Han pasado 390 días desde que se identificó el primer caso de COVID-19 en el Perú. Desde entonces, han muerto más de 51 mil personas, según cifras del Ministerio de Salud (Minsa), y más de un millón y medio de ciudadanos se han contagiado. Asimismo, más de medio millón de peruanos ya han sido vacunados, una cifra sumamente modesta, pero que supone los primeros pasos hacia la solución de esta tragedia. Sin embargo, mientras tanto, no hay razones para bajar la guardia y los últimos días lo han demostrado.

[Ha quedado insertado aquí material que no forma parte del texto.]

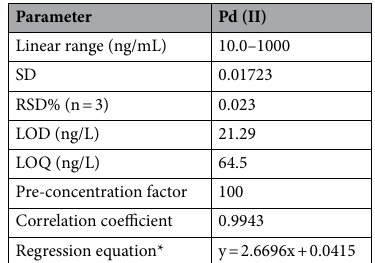
Table 4. The analytical characteristics of the method.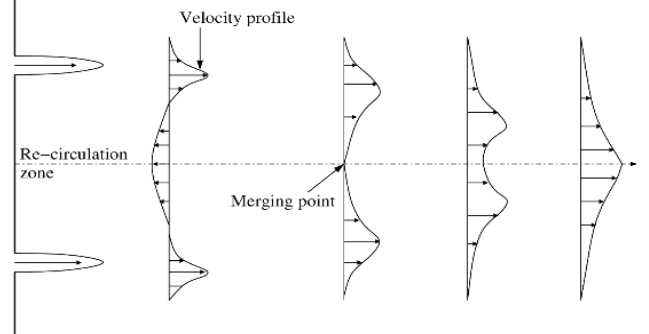
Figure 1. Centerline velocity distribution in multiple jets.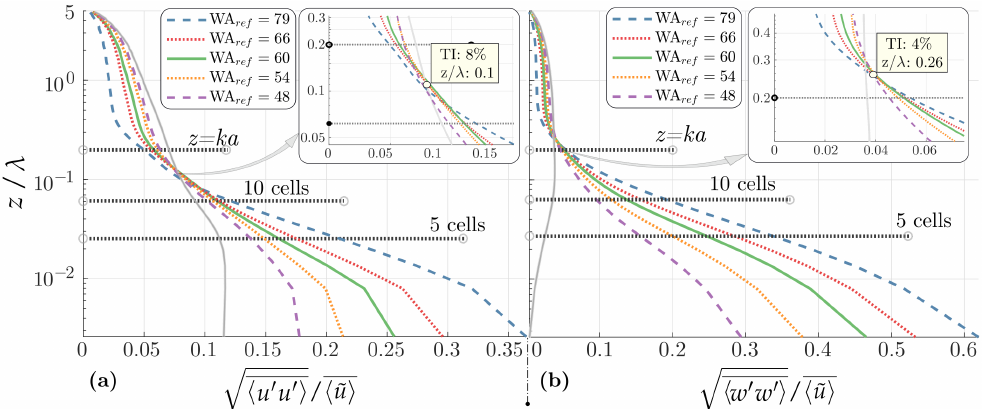
Figure 11. Turbulence intensity (TI) profiles averaged with t avg = 75 T 0 . TI for longitudinal and vertical velocity fluctuations, in ( a ) and ( b ), respectively. The light gray lines represent the case averaged flat-bottom solution. The zoomed regions depict the intersections between the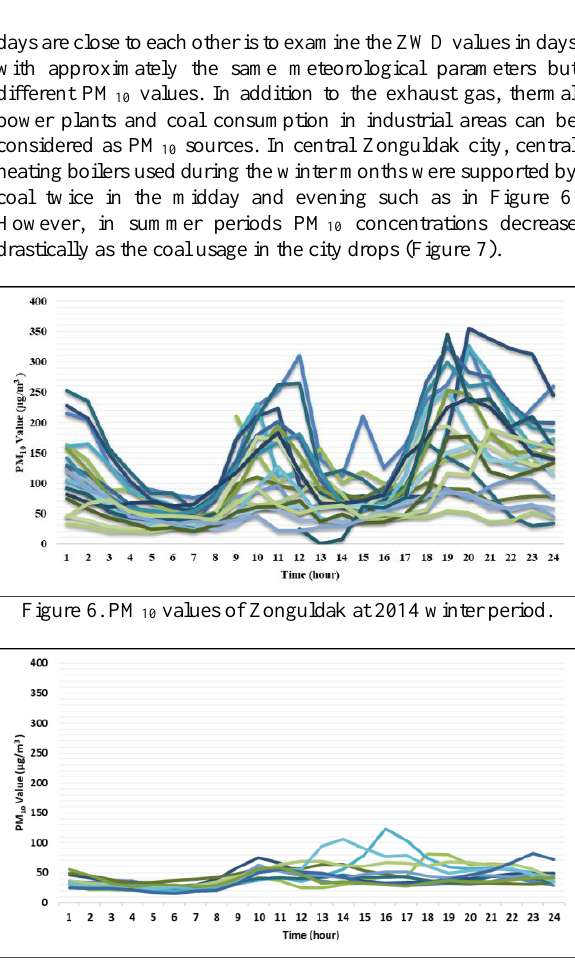
Figure 7. PM 10 values of Zonguldak at 2015 summer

Como se sabe, una variante más virulenta del patógeno, la que fue descubierta en Brasil, ya se encuentra en nuestro país y sus efectos no se han hecho esperar. Solo en Lima este, como informó este Diario, 6 de cada 10 de los casos confirmados de coronavirus corresponden a la cepa en cuestión, lo que parece coincidir con que los decesos totales en esta zona de la capital ya sobrepasen en 40% lo reportado durante el pico de la primera ola de la pandemia. Se estima, además, que pronto el 90% de los infectados en todo el país lo estará por culpa de esta versión del virus.

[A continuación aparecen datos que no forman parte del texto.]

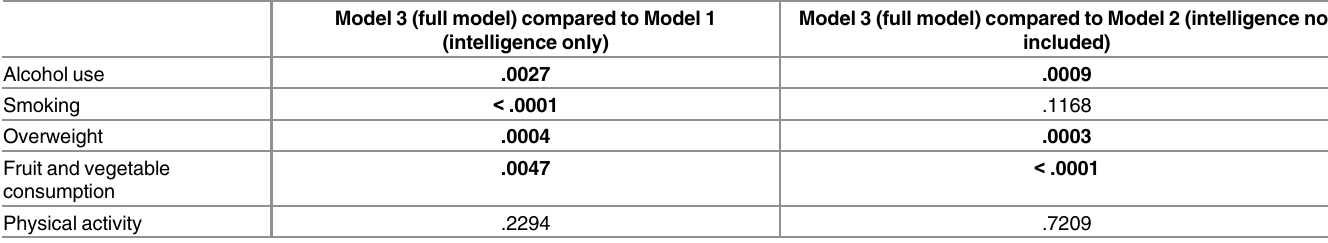
Table 5. Significance level ( p values) of model comparison Wald tests.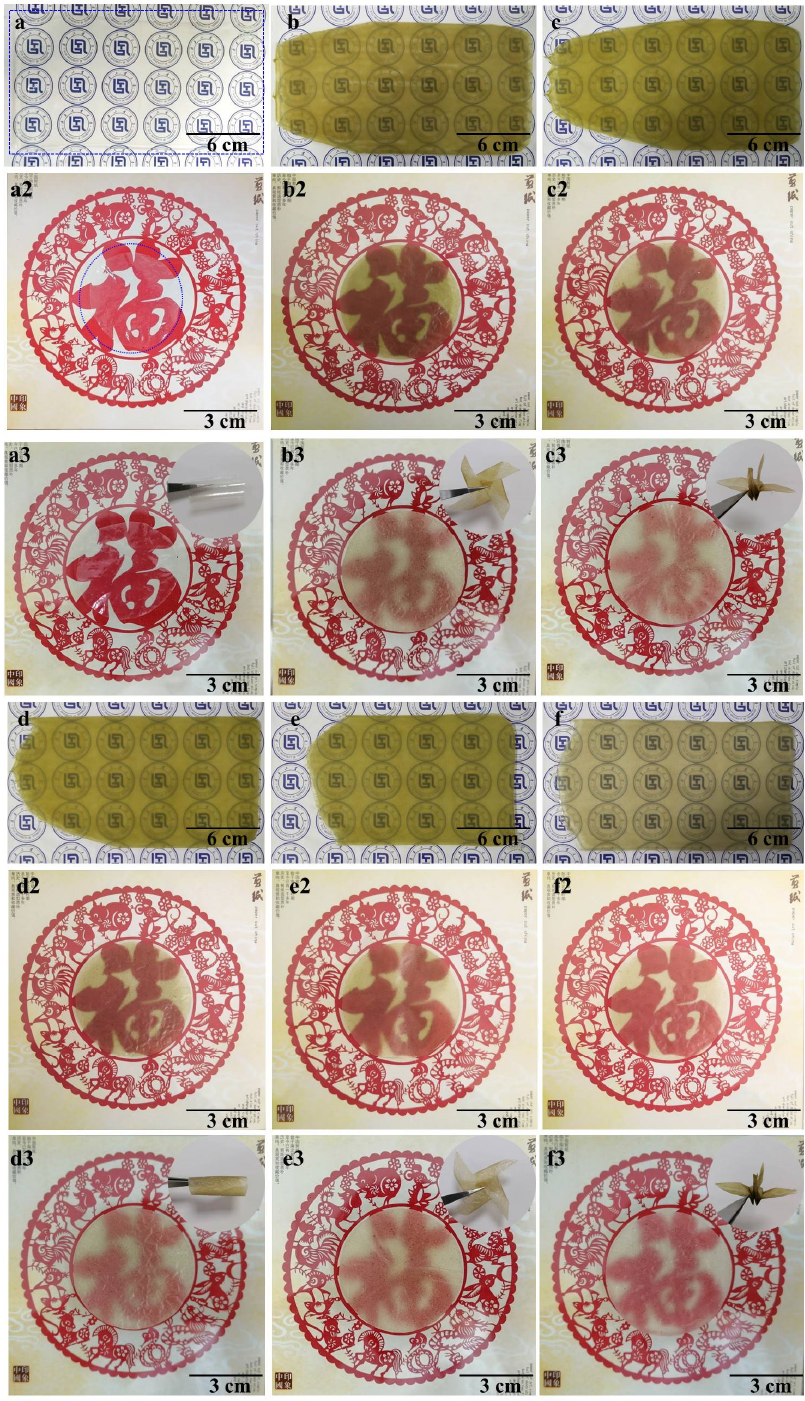
Figure 2. Optical photographs of patterns covered with composite hydrogels (( a ), WPs-gel; ( b ), Gel-WPT10; ( c ), Gel-WPT20; ( d ), Gel-WPT30; ( e ), Gel-WPT40; ( f ), Gel-WPT50), films without distance and films with 10 mm distance (( a2 , a3 ), WPs-film; ( b2 , b3 ), WPT10; ( c2 , c3 ), WPT20; ( d2 , d3 ), WPT30; ( e2 , e3 ), WPT40; and ( f2 , f3 ), WPT50).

Naturalmente, el alto número de contagiados supone mayor presión sobre nuestro sistema de salud. El periplo de centenas de peruanos que buscan oxígeno para sus familiares o acceso a camas de cuidados intensivos persiste en las redes sociales y en las puertas de los centros de salud y los resultados, en la mayoría de los casos, son adversos. El personal de salud, por su lado, está agotado y desmoralizado. En otras palabras, estamos con el tanque en reserva y muy lejos, todavía, de la próxima estación de servicio.
Lamentablemente, la agudización de nuestros problemas no está viniendo acompañada de mayor prudencia por parte de los ciudadanos. En los últimos días se ha visto cómo múltiples lugares públicos están abarrotados de personas, cómo se organizan fiestas clandestinas e incluso cómo algunas personas se resisten a utilizar mascarillas o a acatar las medidas dictadas para paliar los efectos de la pandemia. Las consecuencias, a menos que haya un cambio de actitud, serán más muertos y la prolongación (y hasta aumento) de las restricciones vigentes.

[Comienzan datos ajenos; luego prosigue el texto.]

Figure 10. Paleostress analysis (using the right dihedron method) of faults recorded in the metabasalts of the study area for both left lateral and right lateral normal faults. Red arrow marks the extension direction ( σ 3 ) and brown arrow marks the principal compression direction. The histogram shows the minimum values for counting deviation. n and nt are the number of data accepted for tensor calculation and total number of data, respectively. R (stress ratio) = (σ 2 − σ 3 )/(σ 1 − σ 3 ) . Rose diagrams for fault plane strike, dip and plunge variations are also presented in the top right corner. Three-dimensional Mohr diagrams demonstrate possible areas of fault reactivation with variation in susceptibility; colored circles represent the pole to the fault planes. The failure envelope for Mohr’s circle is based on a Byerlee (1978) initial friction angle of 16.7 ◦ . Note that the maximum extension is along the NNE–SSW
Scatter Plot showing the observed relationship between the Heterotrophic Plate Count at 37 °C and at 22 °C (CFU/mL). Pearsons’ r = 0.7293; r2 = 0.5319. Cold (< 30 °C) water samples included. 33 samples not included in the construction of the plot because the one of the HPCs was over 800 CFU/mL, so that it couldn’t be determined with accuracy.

Así, los feriados de Semana Santa son una buena oportunidad para poner en práctica un poco de disciplina y sensatez. Aunque el Gobierno haya declarado cuarentena desde el jueves hasta el domingo, ha quedado demostrado que existe un límite en la capacidad del Estado para hacer cumplir las disposiciones que se dictan. Mucha de la responsabilidad recae, entonces, en nosotros mismos, especialmente en fechas en las que los peruanos nos hemos acostumbrado a celebrar en grupo y en familia. Ahora esto no es posible, pero las privaciones a las que hoy nos sometemos serán, justamente, las que nos permitirán mayor flexibilidad en el futuro. Relajarse en la prevención del COVID-19 es una mala apuesta por donde se le vea.
El hastío por todo lo ocurrido en el último año es comprensible. La tesitura combina el duelo con la frustración e incluye una aguda crisis económica que solo suma a la aflicción. Pero es nuestro deber estar a la altura de estas circunstancias y es nuestra tarea cuidarnos rigurosamente para evitar enfermarnos o, peor aún, enfermar a las personas que queremos. Esa es nuestra obligación, así como la del Ejecutivo es acelerar el proceso de vacunación y garantizar su transparencia. La amenaza persiste y simplemente no podemos ignorarla, mucho menos quedarnos con los brazos cruzados.